While closely adapted from Mr. Desnoes’s novel, Alea’s film is greatly enriched by interpolated newsreel material. Sergio’s alienation is placed in the context of pre-revolutionary poverty and post-revolutionary political trials, as well the aftermath of the failed Bay of Pigs invasion. “Memories” is a very much a new wave film in its freewheeling mix of cinéma vérité-style hand-held street scenes and playful freeze frames. It is also self-referential: Sergio attends a round table discussion on revolutionary art in which one participant is Mr. Desnoes. (“What are you doing up there with that cigar?” Sergio wonders to himself.)

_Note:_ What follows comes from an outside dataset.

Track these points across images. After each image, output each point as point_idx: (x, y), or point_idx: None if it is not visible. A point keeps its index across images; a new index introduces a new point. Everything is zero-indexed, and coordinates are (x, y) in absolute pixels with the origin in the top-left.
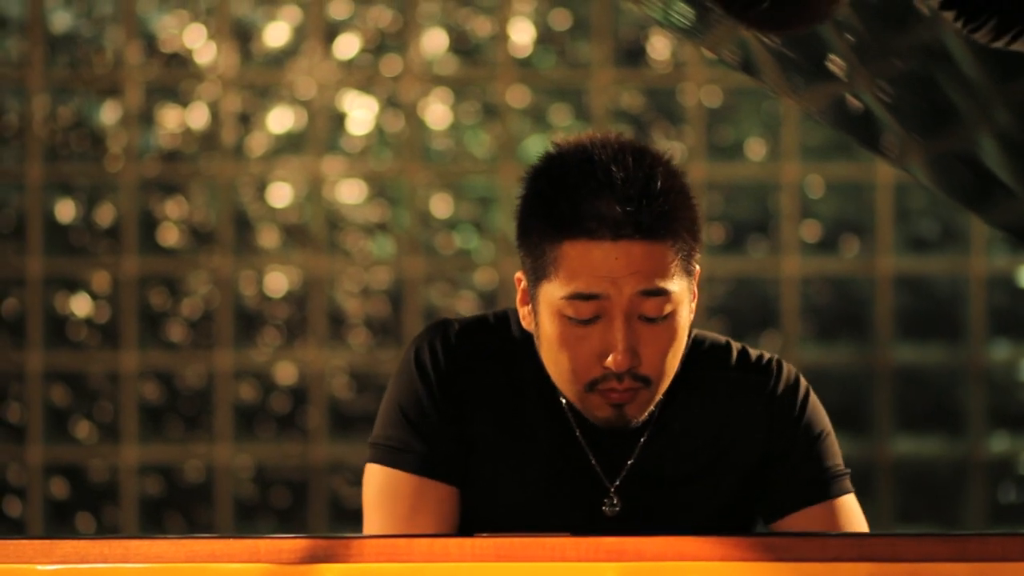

“Memories of Underdevelopment” had its world premiere at the Pesaro Film Festival in 1968 but would not be seen here until it was included in the 1972 edition of the New Directors/New Films series, presented by the Museum of Modern Art and the Film Society of Lincoln Center. A month later, the print was seized by federal agents before it could be shown at a festival of new Cuban films that had already been disrupted by anti-Castro exiles.

The movie finally opened at a small cinema in May 1973; it received glowing reviews, including one by the New York Times critic Vincent Canby, as well as an award from the National Society of Film Critics. The Village Voice critic Andrew Sarris, speaking at an awards ceremony that the United States government denied Alea a visa to attend, hailed the director as a courageous dissident.

That Alea, who made numerous films in Cuba before his death in 1996, could be simultaneously a dangerous alien and a free-speech hero is a perverse tribute to his film’s nuanced politics. “Memories” is not only shot in black and white but also composed in shades of gray.